───── DATASET RECORDS ─────
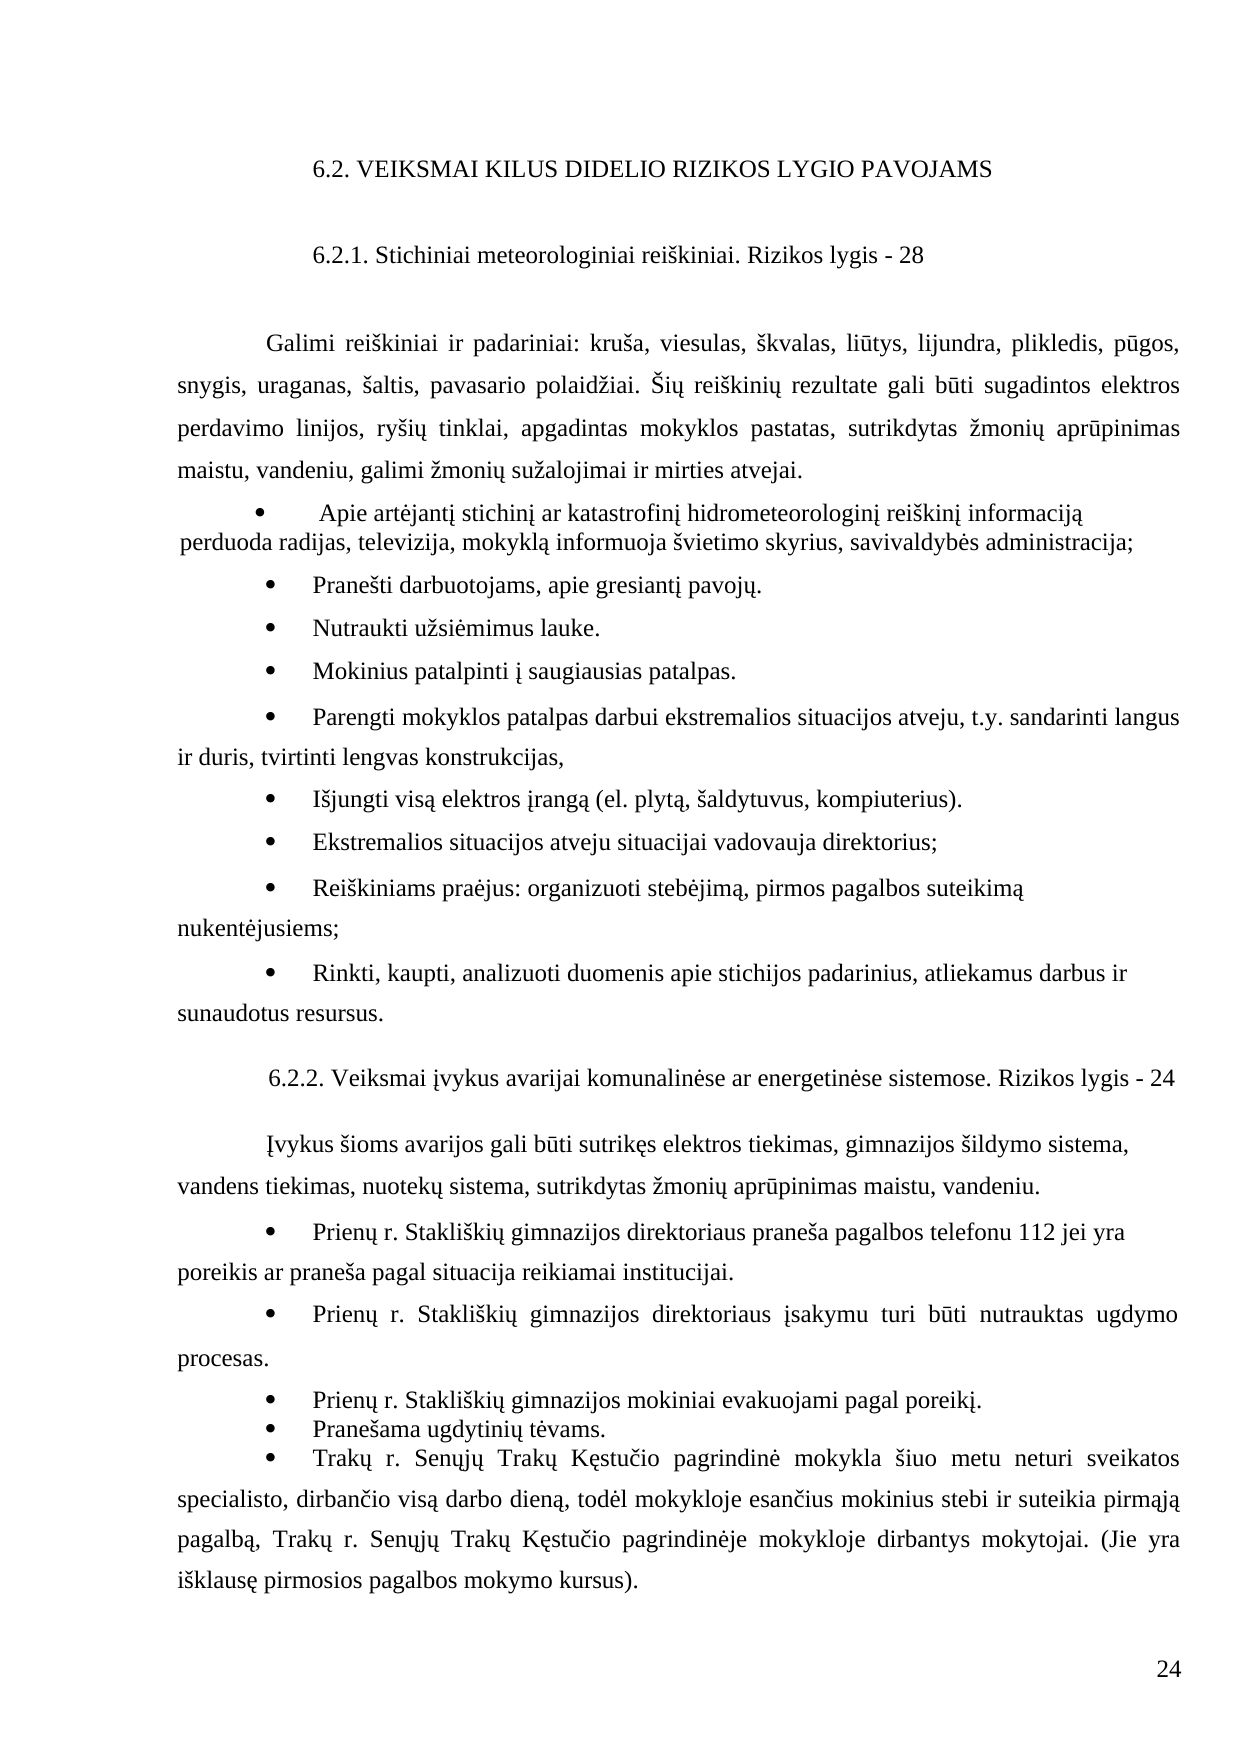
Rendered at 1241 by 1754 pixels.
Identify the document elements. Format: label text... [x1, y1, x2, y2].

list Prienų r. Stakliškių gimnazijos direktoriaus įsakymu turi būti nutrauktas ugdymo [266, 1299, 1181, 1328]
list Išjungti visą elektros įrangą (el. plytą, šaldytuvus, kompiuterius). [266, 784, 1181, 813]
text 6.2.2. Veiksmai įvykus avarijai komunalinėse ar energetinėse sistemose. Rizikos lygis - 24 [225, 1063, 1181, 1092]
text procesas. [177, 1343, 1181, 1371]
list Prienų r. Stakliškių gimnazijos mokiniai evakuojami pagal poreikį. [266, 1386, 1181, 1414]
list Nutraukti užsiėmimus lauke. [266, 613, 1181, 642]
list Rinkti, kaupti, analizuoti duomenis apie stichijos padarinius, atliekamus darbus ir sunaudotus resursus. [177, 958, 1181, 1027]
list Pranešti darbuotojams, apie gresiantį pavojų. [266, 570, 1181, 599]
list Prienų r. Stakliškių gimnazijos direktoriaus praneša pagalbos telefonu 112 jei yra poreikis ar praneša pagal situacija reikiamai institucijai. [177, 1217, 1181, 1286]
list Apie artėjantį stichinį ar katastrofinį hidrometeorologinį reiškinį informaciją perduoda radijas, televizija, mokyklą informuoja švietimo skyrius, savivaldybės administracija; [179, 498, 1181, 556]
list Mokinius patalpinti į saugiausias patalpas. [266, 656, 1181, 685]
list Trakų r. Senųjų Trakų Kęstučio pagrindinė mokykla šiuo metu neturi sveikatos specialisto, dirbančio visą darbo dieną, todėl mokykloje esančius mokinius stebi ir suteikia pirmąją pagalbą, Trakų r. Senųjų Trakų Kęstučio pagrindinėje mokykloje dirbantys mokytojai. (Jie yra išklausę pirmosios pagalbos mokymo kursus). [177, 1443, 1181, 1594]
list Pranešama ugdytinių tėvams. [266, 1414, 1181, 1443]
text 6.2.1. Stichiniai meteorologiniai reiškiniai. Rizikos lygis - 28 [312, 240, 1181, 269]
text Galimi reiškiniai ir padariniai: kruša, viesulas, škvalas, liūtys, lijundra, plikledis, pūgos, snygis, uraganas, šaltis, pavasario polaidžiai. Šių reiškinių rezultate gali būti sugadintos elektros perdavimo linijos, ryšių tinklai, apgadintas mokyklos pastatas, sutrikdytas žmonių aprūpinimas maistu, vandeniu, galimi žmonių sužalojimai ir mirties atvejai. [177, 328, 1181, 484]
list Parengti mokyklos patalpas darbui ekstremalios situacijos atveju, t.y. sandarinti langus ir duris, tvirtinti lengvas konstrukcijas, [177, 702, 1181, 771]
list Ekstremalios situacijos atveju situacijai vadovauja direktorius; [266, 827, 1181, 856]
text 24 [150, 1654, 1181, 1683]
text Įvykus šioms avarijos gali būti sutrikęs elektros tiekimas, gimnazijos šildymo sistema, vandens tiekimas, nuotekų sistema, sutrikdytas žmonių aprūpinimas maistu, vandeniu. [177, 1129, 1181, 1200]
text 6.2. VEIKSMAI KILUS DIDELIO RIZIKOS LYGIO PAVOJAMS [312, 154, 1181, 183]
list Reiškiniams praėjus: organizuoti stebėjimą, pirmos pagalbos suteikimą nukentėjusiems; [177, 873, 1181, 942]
─────
**YOUR GOAL**
If a line above holds the word "lygis", copy it.

**SOLUTION TO THIS PROBLEM**
text 6.2.2. Veiksmai įvykus avarijai komunalinėse ar energetinėse sistemose. Rizikos lygis - 24 [225, 1063, 1181, 1092]
text 6.2.1. Stichiniai meteorologiniai reiškiniai. Rizikos lygis - 28 [312, 240, 1181, 269]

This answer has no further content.